Exercise prompt :: Retype the records verbatim, covering everything from the line containing "city: Collado-Villalba" down to the line containing "latitude: 12.9767", with both of those lines included.

Input material ::
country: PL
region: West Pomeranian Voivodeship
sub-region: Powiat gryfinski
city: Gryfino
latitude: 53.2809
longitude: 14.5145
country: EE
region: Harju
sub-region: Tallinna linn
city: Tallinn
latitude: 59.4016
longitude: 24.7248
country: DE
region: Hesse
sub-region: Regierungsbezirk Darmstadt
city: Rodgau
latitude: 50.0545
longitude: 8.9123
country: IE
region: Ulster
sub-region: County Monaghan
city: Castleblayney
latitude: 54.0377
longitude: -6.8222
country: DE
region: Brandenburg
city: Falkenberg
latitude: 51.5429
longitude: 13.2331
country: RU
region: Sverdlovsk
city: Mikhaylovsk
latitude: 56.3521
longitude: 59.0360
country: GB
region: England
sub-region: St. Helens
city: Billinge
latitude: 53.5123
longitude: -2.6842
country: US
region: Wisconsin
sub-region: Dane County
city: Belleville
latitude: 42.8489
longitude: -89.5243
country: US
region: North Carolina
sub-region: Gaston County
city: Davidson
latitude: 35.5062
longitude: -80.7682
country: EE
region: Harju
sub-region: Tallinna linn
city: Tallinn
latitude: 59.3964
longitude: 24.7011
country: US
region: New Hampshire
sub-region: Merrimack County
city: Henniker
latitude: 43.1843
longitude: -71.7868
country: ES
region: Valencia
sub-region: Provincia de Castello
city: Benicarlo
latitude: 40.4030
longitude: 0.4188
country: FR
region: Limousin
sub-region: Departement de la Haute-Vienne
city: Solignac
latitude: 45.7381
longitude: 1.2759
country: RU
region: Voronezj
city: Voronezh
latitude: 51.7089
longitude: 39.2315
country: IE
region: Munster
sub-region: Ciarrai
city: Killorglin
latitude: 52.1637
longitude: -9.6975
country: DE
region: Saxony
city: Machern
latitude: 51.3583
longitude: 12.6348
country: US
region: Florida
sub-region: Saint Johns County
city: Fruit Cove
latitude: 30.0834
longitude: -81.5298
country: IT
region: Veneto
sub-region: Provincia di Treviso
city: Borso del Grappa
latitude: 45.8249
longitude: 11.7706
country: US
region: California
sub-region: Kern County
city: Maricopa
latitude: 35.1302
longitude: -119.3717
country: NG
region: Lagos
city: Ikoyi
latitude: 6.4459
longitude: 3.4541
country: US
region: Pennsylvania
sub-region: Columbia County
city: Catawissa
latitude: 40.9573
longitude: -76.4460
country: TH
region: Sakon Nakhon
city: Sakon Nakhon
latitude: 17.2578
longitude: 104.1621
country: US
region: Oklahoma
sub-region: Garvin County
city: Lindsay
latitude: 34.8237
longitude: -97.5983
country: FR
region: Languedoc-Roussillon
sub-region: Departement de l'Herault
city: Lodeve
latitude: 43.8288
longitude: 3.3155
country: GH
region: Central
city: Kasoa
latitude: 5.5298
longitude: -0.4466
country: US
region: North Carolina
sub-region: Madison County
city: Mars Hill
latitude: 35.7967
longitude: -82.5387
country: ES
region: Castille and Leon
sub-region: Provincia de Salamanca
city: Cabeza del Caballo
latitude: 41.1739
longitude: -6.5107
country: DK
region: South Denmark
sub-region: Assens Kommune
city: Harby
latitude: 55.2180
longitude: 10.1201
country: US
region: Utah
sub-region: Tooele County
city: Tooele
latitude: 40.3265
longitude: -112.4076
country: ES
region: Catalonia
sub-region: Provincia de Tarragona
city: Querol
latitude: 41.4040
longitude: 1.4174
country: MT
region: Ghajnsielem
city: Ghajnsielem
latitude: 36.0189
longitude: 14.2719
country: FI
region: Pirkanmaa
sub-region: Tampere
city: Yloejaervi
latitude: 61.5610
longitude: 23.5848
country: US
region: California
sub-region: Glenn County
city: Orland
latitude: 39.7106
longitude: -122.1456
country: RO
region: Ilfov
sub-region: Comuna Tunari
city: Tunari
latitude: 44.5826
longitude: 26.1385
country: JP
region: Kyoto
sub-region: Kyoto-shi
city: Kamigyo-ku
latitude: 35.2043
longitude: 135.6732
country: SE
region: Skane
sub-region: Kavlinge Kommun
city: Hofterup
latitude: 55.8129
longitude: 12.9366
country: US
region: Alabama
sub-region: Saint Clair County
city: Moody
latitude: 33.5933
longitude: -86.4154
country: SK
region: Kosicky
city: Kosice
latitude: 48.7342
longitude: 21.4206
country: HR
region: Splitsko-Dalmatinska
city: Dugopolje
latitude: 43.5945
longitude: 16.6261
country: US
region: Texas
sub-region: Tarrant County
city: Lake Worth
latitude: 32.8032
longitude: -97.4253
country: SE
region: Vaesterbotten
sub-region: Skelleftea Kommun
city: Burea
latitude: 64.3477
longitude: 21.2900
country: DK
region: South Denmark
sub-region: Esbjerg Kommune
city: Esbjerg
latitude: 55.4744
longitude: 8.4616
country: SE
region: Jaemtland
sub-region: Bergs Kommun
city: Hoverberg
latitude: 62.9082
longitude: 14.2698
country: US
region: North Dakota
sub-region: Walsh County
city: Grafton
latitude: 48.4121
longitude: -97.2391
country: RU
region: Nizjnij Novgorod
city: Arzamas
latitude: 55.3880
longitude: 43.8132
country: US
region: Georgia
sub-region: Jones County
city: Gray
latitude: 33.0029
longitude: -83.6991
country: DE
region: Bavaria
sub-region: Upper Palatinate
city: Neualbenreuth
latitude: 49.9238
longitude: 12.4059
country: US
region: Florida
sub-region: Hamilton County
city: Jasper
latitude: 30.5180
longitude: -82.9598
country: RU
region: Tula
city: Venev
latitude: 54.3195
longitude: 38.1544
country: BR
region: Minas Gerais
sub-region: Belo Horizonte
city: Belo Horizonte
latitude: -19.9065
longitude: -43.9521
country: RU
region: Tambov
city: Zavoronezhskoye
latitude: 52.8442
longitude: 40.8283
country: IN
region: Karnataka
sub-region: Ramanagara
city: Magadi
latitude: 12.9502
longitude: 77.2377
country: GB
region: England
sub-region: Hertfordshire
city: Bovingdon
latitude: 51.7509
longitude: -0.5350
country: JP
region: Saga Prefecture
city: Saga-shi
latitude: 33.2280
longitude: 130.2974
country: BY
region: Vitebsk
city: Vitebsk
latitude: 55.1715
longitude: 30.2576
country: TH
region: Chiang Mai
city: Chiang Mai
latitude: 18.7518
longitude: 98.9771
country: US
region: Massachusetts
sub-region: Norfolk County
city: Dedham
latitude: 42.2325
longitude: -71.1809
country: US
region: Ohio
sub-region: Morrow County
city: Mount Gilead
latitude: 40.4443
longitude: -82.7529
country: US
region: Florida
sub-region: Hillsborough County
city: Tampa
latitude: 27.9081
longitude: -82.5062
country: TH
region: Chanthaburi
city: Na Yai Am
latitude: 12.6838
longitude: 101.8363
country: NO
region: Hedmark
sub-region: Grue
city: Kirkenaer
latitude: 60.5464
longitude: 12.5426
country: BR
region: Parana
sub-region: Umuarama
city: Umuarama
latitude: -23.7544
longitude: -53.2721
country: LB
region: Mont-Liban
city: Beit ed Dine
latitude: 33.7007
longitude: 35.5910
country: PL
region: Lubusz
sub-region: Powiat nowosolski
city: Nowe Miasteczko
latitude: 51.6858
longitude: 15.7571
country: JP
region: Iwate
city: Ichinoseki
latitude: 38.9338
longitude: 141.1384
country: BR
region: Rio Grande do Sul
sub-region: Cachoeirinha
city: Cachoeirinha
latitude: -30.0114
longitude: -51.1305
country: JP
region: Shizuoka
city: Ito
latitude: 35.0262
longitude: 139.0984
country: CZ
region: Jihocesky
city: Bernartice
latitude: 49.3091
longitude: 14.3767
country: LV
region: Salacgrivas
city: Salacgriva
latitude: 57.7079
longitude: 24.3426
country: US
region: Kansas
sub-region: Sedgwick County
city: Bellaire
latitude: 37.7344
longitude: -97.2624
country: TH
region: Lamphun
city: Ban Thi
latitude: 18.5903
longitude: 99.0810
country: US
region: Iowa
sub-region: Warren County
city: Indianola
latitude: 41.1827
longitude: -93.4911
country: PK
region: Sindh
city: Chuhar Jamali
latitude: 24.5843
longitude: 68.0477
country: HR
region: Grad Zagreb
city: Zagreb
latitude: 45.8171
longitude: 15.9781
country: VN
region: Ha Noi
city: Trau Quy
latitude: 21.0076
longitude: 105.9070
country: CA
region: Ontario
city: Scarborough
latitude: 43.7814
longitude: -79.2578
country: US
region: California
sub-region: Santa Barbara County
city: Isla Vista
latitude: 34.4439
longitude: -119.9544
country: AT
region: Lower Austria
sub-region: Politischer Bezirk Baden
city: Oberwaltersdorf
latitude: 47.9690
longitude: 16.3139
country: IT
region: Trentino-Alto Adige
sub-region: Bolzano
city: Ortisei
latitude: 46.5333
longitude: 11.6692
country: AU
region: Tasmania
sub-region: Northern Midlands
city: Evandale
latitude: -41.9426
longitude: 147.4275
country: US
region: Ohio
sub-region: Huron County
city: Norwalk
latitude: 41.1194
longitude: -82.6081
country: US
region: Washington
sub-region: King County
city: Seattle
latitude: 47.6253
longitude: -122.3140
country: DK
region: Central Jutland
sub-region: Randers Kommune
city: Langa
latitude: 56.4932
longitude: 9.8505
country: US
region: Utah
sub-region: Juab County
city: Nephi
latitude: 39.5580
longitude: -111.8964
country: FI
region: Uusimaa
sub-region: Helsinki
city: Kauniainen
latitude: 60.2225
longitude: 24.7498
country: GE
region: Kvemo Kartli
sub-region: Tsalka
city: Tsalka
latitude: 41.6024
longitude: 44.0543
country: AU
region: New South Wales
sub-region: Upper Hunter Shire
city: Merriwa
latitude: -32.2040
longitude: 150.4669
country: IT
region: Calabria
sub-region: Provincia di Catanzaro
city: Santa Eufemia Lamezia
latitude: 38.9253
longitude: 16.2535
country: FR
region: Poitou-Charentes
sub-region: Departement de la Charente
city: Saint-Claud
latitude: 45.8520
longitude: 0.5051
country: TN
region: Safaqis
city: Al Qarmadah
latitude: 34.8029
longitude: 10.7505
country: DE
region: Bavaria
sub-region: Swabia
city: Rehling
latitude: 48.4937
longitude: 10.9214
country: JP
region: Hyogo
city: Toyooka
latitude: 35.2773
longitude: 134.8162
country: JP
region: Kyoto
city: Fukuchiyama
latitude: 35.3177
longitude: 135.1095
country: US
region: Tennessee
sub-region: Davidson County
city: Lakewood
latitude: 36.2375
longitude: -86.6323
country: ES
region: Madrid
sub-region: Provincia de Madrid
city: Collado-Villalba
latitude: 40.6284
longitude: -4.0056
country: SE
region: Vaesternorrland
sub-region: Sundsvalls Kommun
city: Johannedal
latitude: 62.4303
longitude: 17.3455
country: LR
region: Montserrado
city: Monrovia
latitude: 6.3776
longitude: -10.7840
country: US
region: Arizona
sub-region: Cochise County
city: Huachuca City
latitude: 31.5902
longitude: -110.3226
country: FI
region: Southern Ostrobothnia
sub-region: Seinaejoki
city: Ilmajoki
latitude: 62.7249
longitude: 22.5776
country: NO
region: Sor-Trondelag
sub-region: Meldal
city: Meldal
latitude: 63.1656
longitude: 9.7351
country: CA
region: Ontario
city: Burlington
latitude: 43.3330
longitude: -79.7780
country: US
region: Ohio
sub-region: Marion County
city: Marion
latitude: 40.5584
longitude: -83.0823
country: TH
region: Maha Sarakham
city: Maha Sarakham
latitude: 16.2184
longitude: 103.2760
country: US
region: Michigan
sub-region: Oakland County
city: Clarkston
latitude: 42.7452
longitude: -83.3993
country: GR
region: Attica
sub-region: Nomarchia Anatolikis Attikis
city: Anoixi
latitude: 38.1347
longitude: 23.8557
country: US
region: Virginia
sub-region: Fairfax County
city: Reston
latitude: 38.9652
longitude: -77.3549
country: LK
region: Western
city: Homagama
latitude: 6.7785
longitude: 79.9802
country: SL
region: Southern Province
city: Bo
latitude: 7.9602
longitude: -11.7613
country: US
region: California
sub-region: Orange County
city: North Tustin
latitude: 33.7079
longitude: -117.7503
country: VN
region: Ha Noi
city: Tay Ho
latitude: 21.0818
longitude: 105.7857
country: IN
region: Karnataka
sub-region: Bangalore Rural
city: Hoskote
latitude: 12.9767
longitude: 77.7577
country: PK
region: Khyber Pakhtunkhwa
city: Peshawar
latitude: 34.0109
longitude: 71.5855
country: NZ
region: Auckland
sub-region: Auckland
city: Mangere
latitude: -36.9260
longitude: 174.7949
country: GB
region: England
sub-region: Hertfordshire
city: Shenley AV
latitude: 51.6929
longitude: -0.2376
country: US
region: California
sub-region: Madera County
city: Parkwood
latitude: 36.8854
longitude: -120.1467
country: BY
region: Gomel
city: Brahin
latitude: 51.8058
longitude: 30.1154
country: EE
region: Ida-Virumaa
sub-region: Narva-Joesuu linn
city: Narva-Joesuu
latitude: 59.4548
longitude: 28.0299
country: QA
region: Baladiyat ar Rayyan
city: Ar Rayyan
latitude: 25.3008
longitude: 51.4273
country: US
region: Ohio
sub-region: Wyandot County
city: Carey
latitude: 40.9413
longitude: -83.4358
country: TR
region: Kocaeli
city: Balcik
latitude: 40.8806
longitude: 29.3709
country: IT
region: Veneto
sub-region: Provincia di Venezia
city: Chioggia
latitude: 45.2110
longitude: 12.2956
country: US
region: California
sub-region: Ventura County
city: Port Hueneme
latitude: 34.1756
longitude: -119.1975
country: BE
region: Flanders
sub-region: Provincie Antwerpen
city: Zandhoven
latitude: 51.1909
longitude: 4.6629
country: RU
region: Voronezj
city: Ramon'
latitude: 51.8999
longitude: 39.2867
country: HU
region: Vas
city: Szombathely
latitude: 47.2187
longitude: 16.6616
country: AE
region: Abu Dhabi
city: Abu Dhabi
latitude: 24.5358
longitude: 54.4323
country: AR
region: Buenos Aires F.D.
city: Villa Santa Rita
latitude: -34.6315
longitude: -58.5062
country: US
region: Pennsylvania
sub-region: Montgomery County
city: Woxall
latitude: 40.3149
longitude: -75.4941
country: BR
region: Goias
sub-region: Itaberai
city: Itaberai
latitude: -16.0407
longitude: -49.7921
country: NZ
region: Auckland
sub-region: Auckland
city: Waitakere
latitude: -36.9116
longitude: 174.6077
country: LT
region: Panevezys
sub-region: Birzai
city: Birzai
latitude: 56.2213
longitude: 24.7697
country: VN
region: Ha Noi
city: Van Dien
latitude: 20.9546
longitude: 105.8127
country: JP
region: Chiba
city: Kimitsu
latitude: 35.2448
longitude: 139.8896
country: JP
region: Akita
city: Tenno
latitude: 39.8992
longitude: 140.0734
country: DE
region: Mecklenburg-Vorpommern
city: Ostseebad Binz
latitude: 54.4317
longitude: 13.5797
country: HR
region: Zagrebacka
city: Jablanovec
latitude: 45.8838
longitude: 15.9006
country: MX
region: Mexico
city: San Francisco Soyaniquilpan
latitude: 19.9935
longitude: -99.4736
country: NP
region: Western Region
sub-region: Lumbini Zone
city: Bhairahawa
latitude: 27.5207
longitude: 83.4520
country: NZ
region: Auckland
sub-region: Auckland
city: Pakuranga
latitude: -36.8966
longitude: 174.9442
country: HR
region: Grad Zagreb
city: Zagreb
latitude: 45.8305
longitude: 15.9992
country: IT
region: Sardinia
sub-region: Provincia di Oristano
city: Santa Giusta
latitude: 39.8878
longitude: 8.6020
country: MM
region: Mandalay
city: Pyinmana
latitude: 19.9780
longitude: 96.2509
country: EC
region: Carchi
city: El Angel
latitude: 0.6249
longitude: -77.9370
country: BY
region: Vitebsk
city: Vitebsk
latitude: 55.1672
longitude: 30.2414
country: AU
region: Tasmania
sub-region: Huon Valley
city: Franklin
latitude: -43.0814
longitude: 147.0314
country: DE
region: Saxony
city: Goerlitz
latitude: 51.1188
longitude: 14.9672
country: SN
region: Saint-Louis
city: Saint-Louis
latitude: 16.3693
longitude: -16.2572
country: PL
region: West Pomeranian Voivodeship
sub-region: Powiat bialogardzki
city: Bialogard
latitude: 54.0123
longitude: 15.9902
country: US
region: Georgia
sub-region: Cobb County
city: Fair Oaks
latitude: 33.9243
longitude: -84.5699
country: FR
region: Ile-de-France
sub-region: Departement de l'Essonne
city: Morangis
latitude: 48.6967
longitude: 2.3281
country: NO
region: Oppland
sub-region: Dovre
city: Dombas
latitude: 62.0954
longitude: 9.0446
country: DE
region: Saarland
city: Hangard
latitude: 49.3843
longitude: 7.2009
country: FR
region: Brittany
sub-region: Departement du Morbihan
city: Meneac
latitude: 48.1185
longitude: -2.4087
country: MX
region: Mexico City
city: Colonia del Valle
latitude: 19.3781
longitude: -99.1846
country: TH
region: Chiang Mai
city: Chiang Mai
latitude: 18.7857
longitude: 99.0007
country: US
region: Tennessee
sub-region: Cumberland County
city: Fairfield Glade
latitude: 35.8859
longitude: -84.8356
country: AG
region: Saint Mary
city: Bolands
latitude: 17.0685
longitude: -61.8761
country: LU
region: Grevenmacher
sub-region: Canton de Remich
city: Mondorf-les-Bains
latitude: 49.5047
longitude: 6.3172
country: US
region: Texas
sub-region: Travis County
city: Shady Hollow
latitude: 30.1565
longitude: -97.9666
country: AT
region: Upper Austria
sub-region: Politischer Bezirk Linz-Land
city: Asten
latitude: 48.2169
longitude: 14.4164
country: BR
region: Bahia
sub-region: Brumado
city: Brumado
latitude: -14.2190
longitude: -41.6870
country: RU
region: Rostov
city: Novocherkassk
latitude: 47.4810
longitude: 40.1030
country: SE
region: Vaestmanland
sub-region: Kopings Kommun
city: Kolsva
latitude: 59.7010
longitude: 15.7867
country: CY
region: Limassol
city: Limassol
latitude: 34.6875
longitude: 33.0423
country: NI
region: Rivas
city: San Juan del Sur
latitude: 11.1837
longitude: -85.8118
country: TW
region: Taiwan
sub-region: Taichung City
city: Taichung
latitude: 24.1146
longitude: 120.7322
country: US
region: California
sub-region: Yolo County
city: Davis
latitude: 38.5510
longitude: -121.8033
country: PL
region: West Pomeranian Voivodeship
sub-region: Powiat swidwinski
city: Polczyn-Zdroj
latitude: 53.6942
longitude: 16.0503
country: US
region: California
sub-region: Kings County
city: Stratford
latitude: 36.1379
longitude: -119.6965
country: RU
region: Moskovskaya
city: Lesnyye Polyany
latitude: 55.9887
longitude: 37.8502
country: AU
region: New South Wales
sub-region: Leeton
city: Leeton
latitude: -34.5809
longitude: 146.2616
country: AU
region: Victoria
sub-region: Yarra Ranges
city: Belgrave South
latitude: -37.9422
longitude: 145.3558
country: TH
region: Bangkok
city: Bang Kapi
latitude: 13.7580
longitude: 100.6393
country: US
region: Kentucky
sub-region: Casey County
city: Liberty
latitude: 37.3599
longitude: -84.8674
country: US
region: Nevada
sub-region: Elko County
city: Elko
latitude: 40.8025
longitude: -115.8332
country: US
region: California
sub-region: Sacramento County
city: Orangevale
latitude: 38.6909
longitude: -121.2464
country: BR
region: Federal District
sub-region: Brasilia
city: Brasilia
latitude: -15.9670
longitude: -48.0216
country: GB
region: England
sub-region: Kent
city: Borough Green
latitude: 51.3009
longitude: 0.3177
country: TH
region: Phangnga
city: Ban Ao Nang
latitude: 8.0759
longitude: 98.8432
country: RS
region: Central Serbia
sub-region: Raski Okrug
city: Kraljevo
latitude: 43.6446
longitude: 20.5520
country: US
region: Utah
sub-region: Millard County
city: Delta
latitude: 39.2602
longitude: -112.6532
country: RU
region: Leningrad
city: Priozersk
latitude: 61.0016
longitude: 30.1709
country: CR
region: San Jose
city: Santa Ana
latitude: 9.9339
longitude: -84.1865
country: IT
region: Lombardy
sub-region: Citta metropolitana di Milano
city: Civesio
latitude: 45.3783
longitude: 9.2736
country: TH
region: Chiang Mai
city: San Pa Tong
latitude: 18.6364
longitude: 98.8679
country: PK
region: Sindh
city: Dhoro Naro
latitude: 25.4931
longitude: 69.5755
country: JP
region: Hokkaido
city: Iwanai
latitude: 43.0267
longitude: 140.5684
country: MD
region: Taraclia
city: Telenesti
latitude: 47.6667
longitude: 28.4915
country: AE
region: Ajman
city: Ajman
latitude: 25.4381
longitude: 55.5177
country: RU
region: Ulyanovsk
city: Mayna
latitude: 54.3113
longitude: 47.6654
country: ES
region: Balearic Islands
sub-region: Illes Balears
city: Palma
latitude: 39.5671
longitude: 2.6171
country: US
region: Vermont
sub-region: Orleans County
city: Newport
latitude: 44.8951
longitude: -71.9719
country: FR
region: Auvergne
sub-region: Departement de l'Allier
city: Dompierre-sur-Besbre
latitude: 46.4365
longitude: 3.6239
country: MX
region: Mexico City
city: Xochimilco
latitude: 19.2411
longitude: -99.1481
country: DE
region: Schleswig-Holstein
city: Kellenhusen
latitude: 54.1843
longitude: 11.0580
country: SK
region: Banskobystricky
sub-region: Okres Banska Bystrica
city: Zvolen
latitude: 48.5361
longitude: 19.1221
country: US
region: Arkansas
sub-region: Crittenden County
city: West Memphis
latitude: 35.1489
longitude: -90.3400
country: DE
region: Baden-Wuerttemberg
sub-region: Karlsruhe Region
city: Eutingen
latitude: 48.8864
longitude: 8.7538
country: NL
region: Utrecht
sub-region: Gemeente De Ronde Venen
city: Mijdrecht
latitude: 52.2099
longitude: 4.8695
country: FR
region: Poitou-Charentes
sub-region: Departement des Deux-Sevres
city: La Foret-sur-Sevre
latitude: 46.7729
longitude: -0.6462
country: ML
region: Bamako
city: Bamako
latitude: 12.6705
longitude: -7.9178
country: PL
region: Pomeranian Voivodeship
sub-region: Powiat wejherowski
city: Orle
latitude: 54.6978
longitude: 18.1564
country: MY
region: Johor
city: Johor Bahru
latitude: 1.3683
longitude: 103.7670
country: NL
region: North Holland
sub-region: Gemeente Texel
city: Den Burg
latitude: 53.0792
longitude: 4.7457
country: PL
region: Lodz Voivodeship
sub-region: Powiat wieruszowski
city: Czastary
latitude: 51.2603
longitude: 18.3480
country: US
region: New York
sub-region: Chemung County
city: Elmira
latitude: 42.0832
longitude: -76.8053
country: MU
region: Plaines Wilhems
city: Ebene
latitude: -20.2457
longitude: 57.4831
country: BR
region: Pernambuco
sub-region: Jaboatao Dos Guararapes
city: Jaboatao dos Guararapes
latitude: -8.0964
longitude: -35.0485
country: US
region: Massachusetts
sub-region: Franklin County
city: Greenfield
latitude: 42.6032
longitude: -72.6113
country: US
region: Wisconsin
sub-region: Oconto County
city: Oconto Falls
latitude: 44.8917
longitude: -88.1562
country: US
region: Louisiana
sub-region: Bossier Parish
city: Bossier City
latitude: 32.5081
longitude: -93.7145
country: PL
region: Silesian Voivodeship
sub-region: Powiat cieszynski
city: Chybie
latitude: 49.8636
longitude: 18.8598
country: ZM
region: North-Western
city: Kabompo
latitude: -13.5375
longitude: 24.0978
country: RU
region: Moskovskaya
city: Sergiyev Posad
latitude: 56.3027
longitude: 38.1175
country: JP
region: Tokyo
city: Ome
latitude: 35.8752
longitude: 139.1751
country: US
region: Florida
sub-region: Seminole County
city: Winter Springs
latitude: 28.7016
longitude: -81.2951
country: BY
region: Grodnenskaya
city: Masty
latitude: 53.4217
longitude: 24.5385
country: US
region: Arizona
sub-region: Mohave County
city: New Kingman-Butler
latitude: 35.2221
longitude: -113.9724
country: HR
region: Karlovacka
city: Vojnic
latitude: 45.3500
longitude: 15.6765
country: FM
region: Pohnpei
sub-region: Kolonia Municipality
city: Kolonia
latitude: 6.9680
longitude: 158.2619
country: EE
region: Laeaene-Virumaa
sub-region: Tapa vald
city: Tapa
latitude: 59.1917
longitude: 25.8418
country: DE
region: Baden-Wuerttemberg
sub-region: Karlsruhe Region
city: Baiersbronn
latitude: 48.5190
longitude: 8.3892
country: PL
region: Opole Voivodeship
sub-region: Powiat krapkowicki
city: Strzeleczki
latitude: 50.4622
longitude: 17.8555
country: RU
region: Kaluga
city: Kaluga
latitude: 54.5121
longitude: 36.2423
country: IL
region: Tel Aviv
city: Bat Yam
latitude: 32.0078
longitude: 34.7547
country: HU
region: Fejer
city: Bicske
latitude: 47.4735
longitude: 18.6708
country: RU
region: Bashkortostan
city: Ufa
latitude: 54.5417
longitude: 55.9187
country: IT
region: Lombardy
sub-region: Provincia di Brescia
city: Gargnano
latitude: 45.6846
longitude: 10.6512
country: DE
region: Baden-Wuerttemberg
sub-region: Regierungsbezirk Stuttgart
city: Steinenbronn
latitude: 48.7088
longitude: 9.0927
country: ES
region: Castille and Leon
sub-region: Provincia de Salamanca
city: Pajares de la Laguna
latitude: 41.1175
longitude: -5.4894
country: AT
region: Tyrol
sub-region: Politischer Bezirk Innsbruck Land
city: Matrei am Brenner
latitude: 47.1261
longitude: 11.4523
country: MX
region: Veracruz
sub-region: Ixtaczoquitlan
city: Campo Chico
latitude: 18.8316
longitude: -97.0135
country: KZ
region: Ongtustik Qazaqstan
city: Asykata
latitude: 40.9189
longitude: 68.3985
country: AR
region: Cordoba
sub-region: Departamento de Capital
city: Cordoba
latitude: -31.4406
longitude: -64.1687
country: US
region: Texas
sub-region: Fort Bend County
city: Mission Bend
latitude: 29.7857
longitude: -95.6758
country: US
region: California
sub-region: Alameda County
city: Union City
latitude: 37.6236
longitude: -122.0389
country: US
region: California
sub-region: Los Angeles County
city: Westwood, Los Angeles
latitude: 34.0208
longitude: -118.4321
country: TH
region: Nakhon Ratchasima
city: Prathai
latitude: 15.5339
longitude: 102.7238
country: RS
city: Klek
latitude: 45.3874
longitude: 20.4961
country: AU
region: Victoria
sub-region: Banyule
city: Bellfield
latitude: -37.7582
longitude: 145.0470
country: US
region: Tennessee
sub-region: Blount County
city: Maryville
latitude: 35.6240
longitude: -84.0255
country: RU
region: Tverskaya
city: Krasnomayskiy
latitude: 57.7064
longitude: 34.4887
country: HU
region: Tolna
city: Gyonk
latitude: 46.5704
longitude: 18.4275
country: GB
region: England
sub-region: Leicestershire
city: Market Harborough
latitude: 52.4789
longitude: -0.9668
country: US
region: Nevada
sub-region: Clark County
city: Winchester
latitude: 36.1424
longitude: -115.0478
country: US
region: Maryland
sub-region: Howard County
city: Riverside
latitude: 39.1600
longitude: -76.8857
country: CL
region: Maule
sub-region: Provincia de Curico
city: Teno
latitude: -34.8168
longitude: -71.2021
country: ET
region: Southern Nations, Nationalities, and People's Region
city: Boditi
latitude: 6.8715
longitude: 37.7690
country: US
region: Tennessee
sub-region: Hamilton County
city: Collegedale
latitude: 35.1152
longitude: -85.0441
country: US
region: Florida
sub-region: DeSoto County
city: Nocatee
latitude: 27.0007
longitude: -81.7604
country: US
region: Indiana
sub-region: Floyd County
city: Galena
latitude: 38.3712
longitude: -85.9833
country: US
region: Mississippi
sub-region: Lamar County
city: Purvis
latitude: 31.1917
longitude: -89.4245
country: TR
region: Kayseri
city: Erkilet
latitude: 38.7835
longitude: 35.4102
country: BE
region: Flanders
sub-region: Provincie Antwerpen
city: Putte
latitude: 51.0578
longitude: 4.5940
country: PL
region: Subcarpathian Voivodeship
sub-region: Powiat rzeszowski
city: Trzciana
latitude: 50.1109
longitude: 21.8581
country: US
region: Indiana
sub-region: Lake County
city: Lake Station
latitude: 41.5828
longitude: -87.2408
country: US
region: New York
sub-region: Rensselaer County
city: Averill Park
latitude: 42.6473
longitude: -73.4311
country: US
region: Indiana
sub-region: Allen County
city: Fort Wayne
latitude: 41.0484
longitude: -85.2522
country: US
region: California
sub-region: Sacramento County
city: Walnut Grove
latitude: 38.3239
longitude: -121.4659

Finished answer ::
city: Collado-Villalba
latitude: 40.6284
longitude: -4.0056
country: SE
region: Vaesternorrland
sub-region: Sundsvalls Kommun
city: Johannedal
latitude: 62.4303
longitude: 17.3455
country: LR
region: Montserrado
city: Monrovia
latitude: 6.3776
longitude: -10.7840
country: US
region: Arizona
sub-region: Cochise County
city: Huachuca City
latitude: 31.5902
longitude: -110.3226
country: FI
region: Southern Ostrobothnia
sub-region: Seinaejoki
city: Ilmajoki
latitude: 62.7249
longitude: 22.5776
country: NO
region: Sor-Trondelag
sub-region: Meldal
city: Meldal
latitude: 63.1656
longitude: 9.7351
country: CA
region: Ontario
city: Burlington
latitude: 43.3330
longitude: -79.7780
country: US
region: Ohio
sub-region: Marion County
city: Marion
latitude: 40.5584
longitude: -83.0823
country: TH
region: Maha Sarakham
city: Maha Sarakham
latitude: 16.2184
longitude: 103.2760
country: US
region: Michigan
sub-region: Oakland County
city: Clarkston
latitude: 42.7452
longitude: -83.3993
country: GR
region: Attica
sub-region: Nomarchia Anatolikis Attikis
city: Anoixi
latitude: 38.1347
longitude: 23.8557
country: US
region: Virginia
sub-region: Fairfax County
city: Reston
latitude: 38.9652
longitude: -77.3549
country: LK
region: Western
city: Homagama
latitude: 6.7785
longitude: 79.9802
country: SL
region: Southern Province
city: Bo
latitude: 7.9602
longitude: -11.7613
country: US
region: California
sub-region: Orange County
city: North Tustin
latitude: 33.7079
longitude: -117.7503
country: VN
region: Ha Noi
city: Tay Ho
latitude: 21.0818
longitude: 105.7857
country: IN
region: Karnataka
sub-region: Bangalore Rural
city: Hoskote
latitude: 12.9767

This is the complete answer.